#### [What needs to be done]
Please copy exactly the lines from the first in the records through the line that contains "9:15 AM |Welcome", but not the pictures.

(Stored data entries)
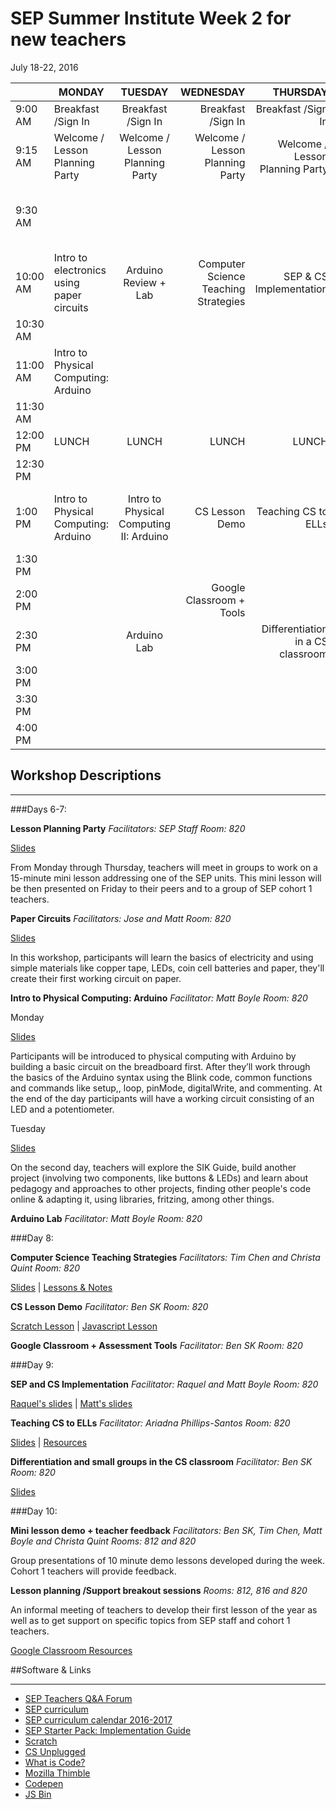 # SEP Summer Institute Week 2 for new teachers
July 18-22, 2016


|| MONDAY  | TUESDAY        | WEDNESDAY | THURSDAY| FRIDAY
| ------| ------------- |:-------------:| -----:|-----:|-----:|
| 9:00 AM |Breakfast /Sign In|Breakfast /Sign In|Breakfast /Sign In|Breakfast /Sign In|Breakfast /Sign In
9:15 AM |Welcome / Lesson Planning Party |Welcome / Lesson Planning Party|Welcome / Lesson Planning Party|Welcome / Lesson Planning Party|Welcome / Lesson Planning Party|
9:30 AM ||||| Mini lesson demo + feedback session
10:00 AM | Intro to electronics using paper circuits|Arduino Review + Lab|Computer Science Teaching Strategies|SEP & CS Implementation|
10:30 AM| 
11:00 AM | Intro to Physical Computing: Arduino
11:30 AM |
12:00 PM |LUNCH|LUNCH|LUNCH|LUNCH|LUNCH|
12:30 PM |
1:00 PM |Intro to Physical Computing: Arduino|Intro to Physical Computing II: Arduino|CS Lesson Demo|Teaching CS to ELLs|Lesson planning / Support breakout sessions|
1:30 PM |
2:00 PM |||Google Classroom + Tools|
2:30 PM ||Arduino Lab||Differentiation in a CS classroom|
3:00 PM |
3:30 PM |
4:00 PM  |

## Workshop Descriptions
***
###Days 6-7:

**Lesson Planning Party**
*Facilitators: SEP Staff*
*Room: 820*

[Slides](https://docs.google.com/a/strongschools.nyc/presentation/d/1yk3502TXoVDZK5kXIIkBHR-VRl6cRPjX-cAUIEGkN0o/edit?usp=sharing)

From Monday through Thursday, teachers will meet in groups to work on a 15-minute mini lesson addressing one of the SEP units. This mini lesson will be then presented on Friday to their peers and to a group of SEP cohort 1 teachers.

**Paper Circuits**
*Facilitators: Jose and Matt*
*Room: 820*

[Slides](https://docs.google.com/a/strongschools.nyc/presentation/d/1NQ2Di4PVGhurg-o_UjsZzBrJooxAwAe_RqKR8mFqk64/edit?usp=sharing)

In this workshop, participants will learn the basics of electricity and using simple materials like copper tape, LEDs, coin cell batteries and paper, they'll create their first working circuit on paper.

**Intro to Physical Computing: Arduino**
*Facilitator: Matt Boyle*
*Room: 820*

Monday

[Slides](https://docs.google.com/a/strongschools.nyc/presentation/d/1gvT0b6IUNgIi6CRoDJzTAxkIEPkWZ0V3i54fBuDlNlo/edit?usp=sharing)

Participants will be introduced to physical computing with Arduino by building a basic circuit on the breadboard first. After they’ll work through the basics of the Arduino syntax using the Blink code, common functions and commands like setup,, loop, pinMode, digitalWrite, and commenting. At the end of the day participants will have a working circuit consisting of an LED and a potentiometer. 

Tuesday

[Slides](https://docs.google.com/a/strongschools.nyc/presentation/d/1gvT0b6IUNgIi6CRoDJzTAxkIEPkWZ0V3i54fBuDlNlo/edit?usp=sharing)

On the second day, teachers will explore the SIK Guide, build another project (involving two components, like buttons & LEDs) and learn about pedagogy and approaches to other projects, finding other people's code online & adapting it, using libraries, fritzing, among other things.


**Arduino Lab**
*Facilitator: Matt Boyle*
*Room: 820*

###Day 8:

**Computer Science Teaching Strategies**
*Facilitators: Tim Chen and Christa Quint*
*Room: 820*

[Slides](https://docs.google.com/presentation/d/1m_8YLyD8fjcSs3GkYKaMAU5qVKyMtWCd-AWwGaerUN0/edit?usp=sharing) | [Lessons & Notes](https://drive.google.com/a/strongschools.nyc/folderview?id=0B3omYkYPfQ0yZFZYWDFVNEg0Nmc&usp=sharing)


**CS Lesson Demo**
*Facilitator: Ben SK*
*Room: 820*

[Scratch Lesson](https://docs.google.com/presentation/d/1GIksaQMp1V_CxZcZNW-7UU7KyTQPi84E-YWggYOqxWY/edit?usp=sharing) | [Javascript Lesson](https://docs.google.com/presentation/d/1PB1c3xGxt9706-eDEtLLxEpNYM5ttPVsJ05j4iIPUfU/edit?usp=sharing)

**Google Classroom + Assessment Tools**
*Facilitator: Ben SK*
*Room: 820*

###Day 9:

**SEP and CS Implementation**
*Facilitator: Raquel and Matt Boyle*
*Room: 820*

[Raquel's slides](https://docs.google.com/presentation/d/1I5Kx_HbvBqQXNRU6pAaKX1R3OgbI7fQ6t5MMS64tnr0/edit?usp=sharing) | [Matt's slides](https://docs.google.com/a/strongschools.nyc/presentation/d/1WrUkeOwT0heZWZB2WqWpfW3dKrPiVr2RQLQAqMKjA-g/edit?usp=sharing)

**Teaching CS to ELLs**
*Facilitator: Ariadna Phillips-Santos*
*Room: 820*

[Slides](https://docs.google.com/a/strongschools.nyc/presentation/d/1yd3-Ic_r487MU1UJQ4A5_2D1FVQijy2zbvRbojQ9eVU/edit?usp=sharing) | [Resources](http://bit.ly/2aclh6S)

**Differentiation and small groups in the CS classroom**
*Facilitator: Ben SK*
*Room: 820*

[Slides](https://docs.google.com/presentation/d/1hL-VyZkavB1bgphF5ojT551JJlJt_L2P4TGLeNiA7aA/edit#slide=id.g10d5bd1038_1_0)

###Day 10:

**Mini lesson demo + teacher feedback**
*Facilitators: Ben SK, Tim Chen, Matt Boyle and Christa Quint*
*Rooms: 812 and 820*

Group presentations of 10 minute demo lessons developed during the week. Cohort 1 teachers will provide feedback.

**Lesson planning /Support breakout sessions**
*Rooms: 812, 816 and 820*

An informal meeting of teachers to develop their first lesson of the year as well as to get support on specific topics from SEP staff and cohort 1 teachers. 

[Google Classroom Resources](https://drive.google.com/a/strongschools.nyc/folderview?id=0B3omYkYPfQ0yZFd0YTZfNDlNSkU&usp=sharing)

##Software & Links
***
*   [SEP Teachers Q&A Forum](http://tinyurl.com/septeachers)
*   [SEP curriculum](https://drive.google.com/open?id=0B8D2ft9M8qQCamQwZGpJMEU2TEk)
*   [SEP curriculum calendar 2016-2017](https://docs.google.com/a/strongschools.nyc/document/d/10a8UPH6-v-aoAXGVo1c68VapsTHkJXgzROd6vStX6ZU/edit?usp=sharing)
*   [SEP Starter Pack: Implementation Guide](https://drive.google.com/a/strongschools.nyc/file/d/0B1tN9SuyE6fxOHJOZkxsYURPRHc/view)
*   [Scratch](https://scratch.mit.edu/)
*   [CS Unplugged](http://csunplugged.org/)
*   [What is Code?](https://www.bloomberg.com/graphics/2015-paul-ford-what-is-code/)
*   [Mozilla Thimble](https://thimble.mozilla.org/en-US/)
*   [Codepen](http://codepen.io/)
*   [JS Bin](https://jsbin.com/?html,output)

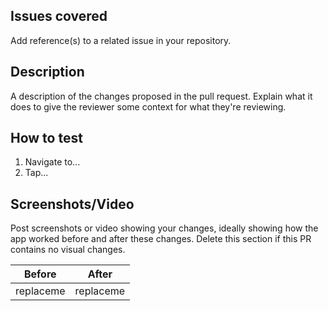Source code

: ## Issues covered
Add reference(s) to a related issue in your repository.

## Description
A description of the changes proposed in the pull request. Explain what it does to give the reviewer some context for what they're reviewing.

## How to test
1. Navigate to...
2. Tap...

## Screenshots/Video
Post screenshots or video showing your changes, ideally showing how the app worked before and after these changes. Delete this section if this PR contains no visual changes.

| Before | After |
|--------|--------|
| replaceme | replaceme |
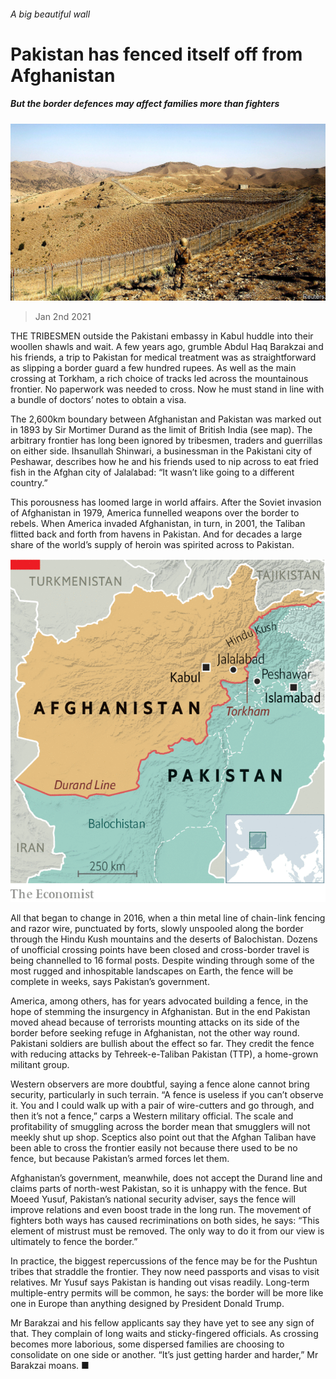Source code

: ###### A big beautiful wall

# Pakistan has fenced itself off from Afghanistan 

##### But the border defences may affect families more than fighters 

![image](images/20210102_ASP502.jpg) 

> Jan 2nd 2021 


THE TRIBESMEN outside the Pakistani embassy in Kabul huddle into their woollen shawls and wait. A few years ago, grumble Abdul Haq Barakzai and his friends, a trip to Pakistan for medical treatment was as straightforward as slipping a border guard a few hundred rupees. As well as the main crossing at Torkham, a rich choice of tracks led across the mountainous frontier. No paperwork was needed to cross. Now he must stand in line with a bundle of doctors’ notes to obtain a visa.


The 2,600km boundary between Afghanistan and Pakistan was marked out in 1893 by Sir Mortimer Durand as the limit of British India (see map). The arbitrary frontier has long been ignored by tribesmen, traders and guerrillas on either side. Ihsanullah Shinwari, a businessman in the Pakistani city of Peshawar, describes how he and his friends used to nip across to eat fried fish in the Afghan city of Jalalabad: “It wasn’t like going to a different country.”



This porousness has loomed large in world affairs. After the Soviet invasion of Afghanistan in 1979, America funnelled weapons over the border to rebels. When America invaded Afghanistan, in turn, in 2001, the Taliban flitted back and forth from havens in Pakistan. And for decades a large share of the world’s supply of heroin was spirited across to Pakistan.

![image](images/20210102_ASM958.png) 



All that began to change in 2016, when a thin metal line of chain-link fencing and razor wire, punctuated by forts, slowly unspooled along the border through the Hindu Kush mountains and the deserts of Balochistan. Dozens of unofficial crossing points have been closed and cross-border travel is being channelled to 16 formal posts. Despite winding through some of the most rugged and inhospitable landscapes on Earth, the fence will be complete in weeks, says Pakistan’s government.


America, among others, has for years advocated building a fence, in the hope of stemming the insurgency in Afghanistan. But in the end Pakistan moved ahead because of terrorists mounting attacks on its side of the border before seeking refuge in Afghanistan, not the other way round. Pakistani soldiers are bullish about the effect so far. They credit the fence with reducing attacks by Tehreek-e-Taliban Pakistan (TTP), a home-grown militant group.


Western observers are more doubtful, saying a fence alone cannot bring security, particularly in such terrain. “A fence is useless if you can’t observe it. You and I could walk up with a pair of wire-cutters and go through, and then it’s not a fence,” carps a Western military official. The scale and profitability of smuggling across the border mean that smugglers will not meekly shut up shop. Sceptics also point out that the Afghan Taliban have been able to cross the frontier easily not because there used to be no fence, but because Pakistan’s armed forces let them.


Afghanistan’s government, meanwhile, does not accept the Durand line and claims parts of north-west Pakistan, so it is unhappy with the fence. But Moeed Yusuf, Pakistan’s national security adviser, says the fence will improve relations and even boost trade in the long run. The movement of fighters both ways has caused recriminations on both sides, he says: “This element of mistrust must be removed. The only way to do it from our view is ultimately to fence the border.”


In practice, the biggest repercussions of the fence may be for the Pushtun tribes that straddle the frontier. They now need passports and visas to visit relatives. Mr Yusuf says Pakistan is handing out visas readily. Long-term multiple-entry permits will be common, he says: the border will be more like one in Europe than anything designed by President Donald Trump.


Mr Barakzai and his fellow applicants say they have yet to see any sign of that. They complain of long waits and sticky-fingered officials. As crossing becomes more laborious, some dispersed families are choosing to consolidate on one side or another. “It’s just getting harder and harder,” Mr Barakzai moans. ■

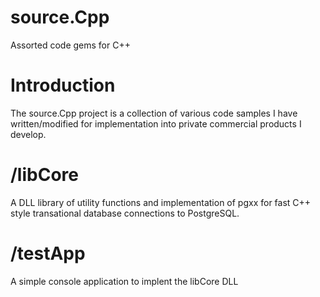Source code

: # source.Cpp

Assorted code gems for C++

Introduction
============

The source.Cpp project is a collection of various code samples I have written/modified for implementation into private commercial products I develop.

/libCore
========
A DLL library of utility functions and implementation of pgxx for fast C++ style transational database connections to PostgreSQL.

/testApp
========
A simple console application to implent the libCore DLL
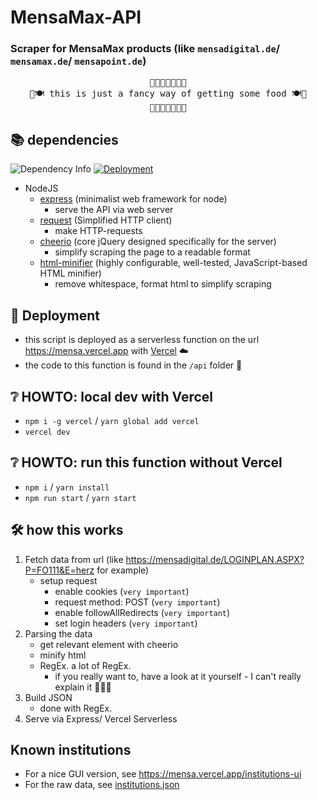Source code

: # MensaMax-API

### Scraper for MensaMax products (like `mensadigital.de`/ `mensamax.de`/ `mensapoint.de`)

<pre style="text-align:center">
🍲🥘🥡🍛🍜🦐🥔
🍴🍽️ this is just a fancy way of getting some food 🍽️🍴
🍲🥘🥡🍛🍜🦐🥔
</pre>

## 📚 dependencies

![Dependency Info](https://img.shields.io/david/philippd1/gymhmensa)
[![Deployment](https://badgen.net/badge/Deployment/Vercel/black)](https://mensa.vercel.app)

-   NodeJS
    -   [express](https://www.npmjs.com/package/express) (minimalist web framework for node)
        -   serve the API via web server
    -   [request](https://www.npmjs.com/package/request) (Simplified HTTP client)
        -   make HTTP-requests
    -   [cheerio](https://www.npmjs.com/package/cheerio) (core jQuery designed specifically for the server)
        -   simplify scraping the page to a readable format
    -   [html-minifier](https://www.npmjs.com/package/html-minifier) (highly configurable, well-tested, JavaScript-based HTML minifier)
        -   remove whitespace, format html to simplify scraping

## 🚀 Deployment

-   this script is deployed as a serverless function on the url <https://mensa.vercel.app> with [Vercel](https://vercel.com/) ☁️
-   the code to this function is found in the `/api` folder 📁

## ❔ HOWTO: local dev with Vercel

-   `npm i -g vercel` / `yarn global add vercel`
-   `vercel dev`

## ❔ HOWTO: run this function without Vercel

-   `npm i` / `yarn install`
-   `npm run start` / `yarn start`

## 🛠️ how this works
1. Fetch data from url (like <https://mensadigital.de/LOGINPLAN.ASPX?P=FO111&E=herz> for example)
    -   setup request
        -   enable cookies (`very important`)
        -   request method: POST (`very important`)
        -   enable followAllRedirects (`very important`)
        -   set login headers (`very important`)
2. Parsing the data
    -   get relevant element with cheerio
    -   minify html
    -   RegEx. a lot of RegEx.
        -   if you really want to, have a look at it yourself - I can't really explain it 🧠🤯🧠
3. Build JSON
    -   done with RegEx.
4. Serve via Express/ Vercel Serverless

## Known institutions
- For a nice GUI version, see <https://mensa.vercel.app/institutions-ui>
- For the raw data, see [institutions.json](./institutions.json)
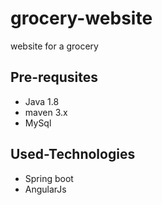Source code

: # grocery-website
website for a grocery

## Pre-requsites
 - Java 1.8
 - maven 3.x
 - MySql
 
## Used-Technologies
 - Spring boot
 - AngularJs
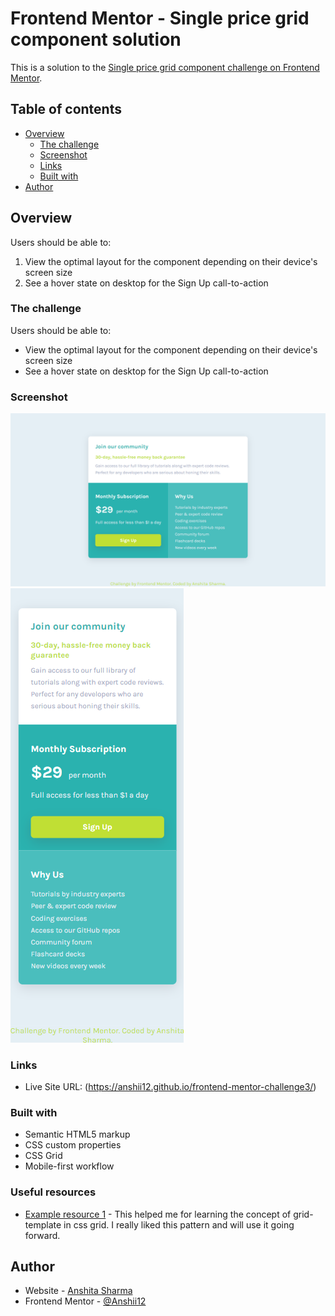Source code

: # Frontend Mentor - Single price grid component solution

This is a solution to the [Single price grid component challenge on Frontend Mentor](https://www.frontendmentor.io/challenges/single-price-grid-component-5ce41129d0ff452fec5abbbc). 

## Table of contents

- [Overview](#overview)
  - [The challenge](#the-challenge)
  - [Screenshot](#screenshot)
  - [Links](#links)
  - [Built with](#built-with)
- [Author](#author)

## Overview

Users should be able to:

1. View the optimal layout for the component depending on their device's screen size
2. See a hover state on desktop for the Sign Up call-to-action

### The challenge

Users should be able to:

- View the optimal layout for the component depending on their device's screen size
- See a hover state on desktop for the Sign Up call-to-action

### Screenshot

![](./screenshots/desktop-view.png)
![](./screenshots/mobile-view.png)


### Links

- Live Site URL: (https://anshii12.github.io/frontend-mentor-challenge3/)


### Built with

- Semantic HTML5 markup
- CSS custom properties
- CSS Grid
- Mobile-first workflow

### Useful resources

- [Example resource 1](https://developer.mozilla.org/en-US/docs/Web/CSS/grid-template) - This helped me for learning the concept of grid-template in css grid. I really liked this pattern and will use it going forward.

## Author

- Website - [Anshita Sharma](https://github.com/Anshii12)
- Frontend Mentor - [@Anshii12](https://www.frontendmentor.io/profile/Anshii12)

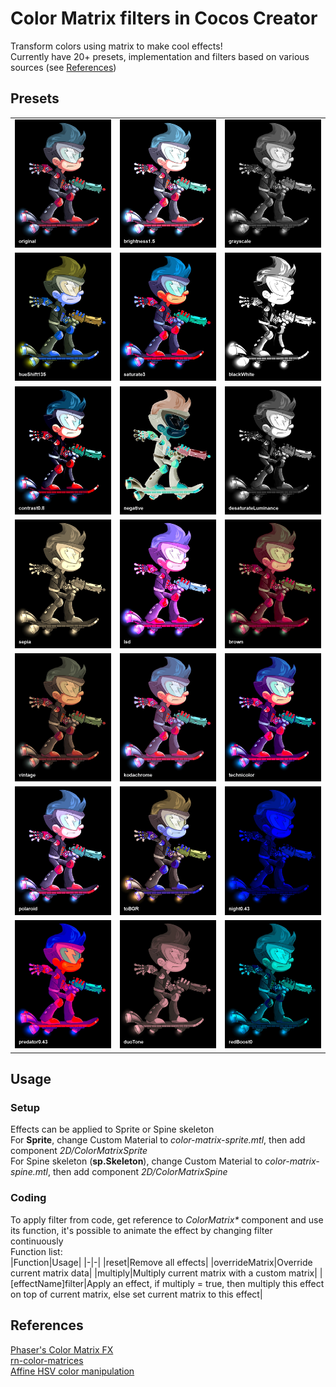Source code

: # Color Matrix filters in Cocos Creator
Transform colors using matrix to make cool effects! <br>
Currently have 20+ presets, implementation and filters based on various sources (see [References](#references)) <br> 
## Presets
| | | |
|-|-|-|
|![](/capture/original.png)|![](/capture/brightness1.5.png)|![](/capture/grayscale.png)|
|![](/capture/hueShift135.png)|![](/capture/saturate3.png)|![](/capture/blackWhite.png)|
|![](/capture/contrast0.8.png)|![](/capture/negative.png)|![](/capture/desaturateLuminance.png)|
|![](/capture/sepia.png)|![](/capture/lsd.png)|![](/capture/brown.png)|
|![](/capture/vintage.png)|![](/capture/kodachrome.png)|![](/capture/technicolor.png)|
|![](/capture/polaroid.png)|![](/capture/toBGR.png)|![](/capture/night0.43.png)|
|![](/capture/predator0.43.png)|![](/capture/duoTone.png)|![](/capture/redBoost0.png)|
## Usage
### Setup
Effects can be applied to Sprite or Spine skeleton <br>
For <b>Sprite</b>, change Custom Material to <i>color-matrix-sprite.mtl</i>, then add component <i>2D/ColorMatrixSprite</i> <br>
For Spine skeleton (<b>sp.Skeleton</b>), change Custom Material to <i>color-matrix-spine.mtl</i>, then add component <i>2D/ColorMatrixSpine</i> <br>
### Coding
To apply filter from code, get reference to <i>ColorMatrix*</i> component and use its function, it's possible to animate the effect by changing filter continuously <br>
Function list: <br>
|Function|Usage|
|-|-|
|reset|Remove all effects|
|overrideMatrix|Override current matrix data|
|multiply|Multiply current matrix with a custom matrix|
|[effectName]filter|Apply an effect, if multiply = true, then multiply this effect on top of current matrix, else set current matrix to this effect|

## References
[Phaser's Color Matrix FX](https://github.com/phaserjs/phaser/blob/master/src/display/ColorMatrix.js) <br>
[rn-color-matrices](https://github.com/iyegoroff/rn-color-matrices/) <br>
[Affine HSV color manipulation](https://beesbuzz.biz/code/16-hsv-color-transforms)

#### [Answer below]
 # SEP Summer Institute Week 2 for new teachers
July 18-22, 2016


|| MONDAY  | TUESDAY        | WEDNESDAY | THURSDAY| FRIDAY
| ------| ------------- |:-------------:| -----:|-----:|-----:|
| 9:00 AM |Breakfast /Sign In|Breakfast /Sign In|Breakfast /Sign In|Breakfast /Sign In|Breakfast /Sign In
9:15 AM |Welcome / Lesson Planning Party |Welcome / Lesson Planning Party|Welcome / Lesson Planning Party|Welcome / Lesson Planning Party|Welcome / Lesson Planning Party|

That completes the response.